WHAT YOU ARE ASKED TO DO
Each entry has to be printed again exactly.
═══
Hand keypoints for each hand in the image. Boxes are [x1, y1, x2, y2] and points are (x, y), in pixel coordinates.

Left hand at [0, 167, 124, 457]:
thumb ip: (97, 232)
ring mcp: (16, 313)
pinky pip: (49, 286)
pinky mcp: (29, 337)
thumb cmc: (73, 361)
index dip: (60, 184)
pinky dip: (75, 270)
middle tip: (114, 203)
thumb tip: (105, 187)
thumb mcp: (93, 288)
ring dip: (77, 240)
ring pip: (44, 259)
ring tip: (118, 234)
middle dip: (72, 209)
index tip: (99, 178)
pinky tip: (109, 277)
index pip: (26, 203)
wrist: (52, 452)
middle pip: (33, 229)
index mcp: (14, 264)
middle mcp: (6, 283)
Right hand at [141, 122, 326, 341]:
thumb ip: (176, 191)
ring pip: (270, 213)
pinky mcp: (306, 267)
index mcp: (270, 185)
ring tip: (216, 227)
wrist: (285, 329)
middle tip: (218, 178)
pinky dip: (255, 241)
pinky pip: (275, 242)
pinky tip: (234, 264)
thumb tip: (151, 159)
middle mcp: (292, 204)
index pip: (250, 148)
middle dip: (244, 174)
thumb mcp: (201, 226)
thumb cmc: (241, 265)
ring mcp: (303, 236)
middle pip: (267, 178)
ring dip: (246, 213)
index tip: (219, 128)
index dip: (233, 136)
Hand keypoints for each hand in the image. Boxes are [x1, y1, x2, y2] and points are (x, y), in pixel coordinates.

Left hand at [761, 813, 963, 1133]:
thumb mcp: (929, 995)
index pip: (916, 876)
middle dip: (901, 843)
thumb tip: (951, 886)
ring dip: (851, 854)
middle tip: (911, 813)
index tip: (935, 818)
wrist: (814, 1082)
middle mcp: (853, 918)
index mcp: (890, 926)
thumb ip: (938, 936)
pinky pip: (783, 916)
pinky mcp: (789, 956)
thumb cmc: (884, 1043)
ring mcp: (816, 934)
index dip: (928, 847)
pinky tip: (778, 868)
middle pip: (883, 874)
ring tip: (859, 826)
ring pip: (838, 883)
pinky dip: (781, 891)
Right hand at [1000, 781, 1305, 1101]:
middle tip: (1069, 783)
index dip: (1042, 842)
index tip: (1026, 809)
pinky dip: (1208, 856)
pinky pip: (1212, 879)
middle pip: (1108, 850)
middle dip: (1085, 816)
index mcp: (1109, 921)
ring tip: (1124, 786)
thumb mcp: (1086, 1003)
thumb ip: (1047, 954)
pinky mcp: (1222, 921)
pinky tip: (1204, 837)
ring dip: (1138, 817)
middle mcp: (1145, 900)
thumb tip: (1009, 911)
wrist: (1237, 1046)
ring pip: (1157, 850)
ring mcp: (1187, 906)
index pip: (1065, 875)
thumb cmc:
═══
ANSWER TO THE EXERCISE
Hand keypoints for each hand in the image. Boxes are [x1, y1, x2, y2] and points are (x, y), in pixel coordinates.

Left hand at [0, 167, 124, 457]:
thumb ip: (97, 232)
ring mcp: (16, 313)
pinky pip: (49, 286)
pinky mcp: (29, 337)
thumb cmc: (73, 361)
index dip: (60, 184)
pinky dip: (75, 270)
middle tip: (114, 203)
thumb tip: (105, 187)
thumb mcp: (93, 288)
ring dip: (77, 240)
ring pip: (44, 259)
ring tip: (118, 234)
middle dip: (72, 209)
index tip: (99, 178)
pinky tip: (109, 277)
index pip: (26, 203)
wrist: (52, 452)
middle pip: (33, 229)
index mcp: (14, 264)
middle mcp: (6, 283)
Right hand at [141, 122, 326, 341]:
thumb ip: (176, 191)
ring pip: (270, 213)
pinky mcp: (306, 267)
index mcp: (270, 185)
ring tip: (216, 227)
wrist: (285, 329)
middle tip: (218, 178)
pinky dip: (255, 241)
pinky pip: (275, 242)
pinky tip: (234, 264)
thumb tip: (151, 159)
middle mcp: (292, 204)
index pip: (250, 148)
middle dip: (244, 174)
thumb mcp: (201, 226)
thumb cmc: (241, 265)
ring mcp: (303, 236)
middle pip: (267, 178)
ring dip: (246, 213)
index tip: (219, 128)
index dip: (233, 136)
Hand keypoints for each hand in the image. Boxes are [x1, y1, x2, y2] and points are (x, y), in pixel coordinates.

Left hand at [761, 813, 963, 1133]:
thumb mcp: (929, 995)
index pip: (916, 876)
middle dip: (901, 843)
thumb tip: (951, 886)
ring dip: (851, 854)
middle tip: (911, 813)
index tip: (935, 818)
wrist: (814, 1082)
middle mcp: (853, 918)
index mcp: (890, 926)
thumb ip: (938, 936)
pinky pip: (783, 916)
pinky mcp: (789, 956)
thumb cmc: (884, 1043)
ring mcp: (816, 934)
index dip: (928, 847)
pinky tip: (778, 868)
middle pip: (883, 874)
ring tip: (859, 826)
ring pip: (838, 883)
pinky dip: (781, 891)
Right hand at [1000, 781, 1305, 1101]:
middle tip: (1069, 783)
index dip: (1042, 842)
index tip: (1026, 809)
pinky dip: (1208, 856)
pinky pip: (1212, 879)
middle pip: (1108, 850)
middle dip: (1085, 816)
index mcp: (1109, 921)
ring tip: (1124, 786)
thumb mcp: (1086, 1003)
thumb ip: (1047, 954)
pinky mcp: (1222, 921)
pinky tip: (1204, 837)
ring dip: (1138, 817)
middle mcp: (1145, 900)
thumb tip: (1009, 911)
wrist: (1237, 1046)
ring pip: (1157, 850)
ring mcp: (1187, 906)
index pip: (1065, 875)
thumb cmc:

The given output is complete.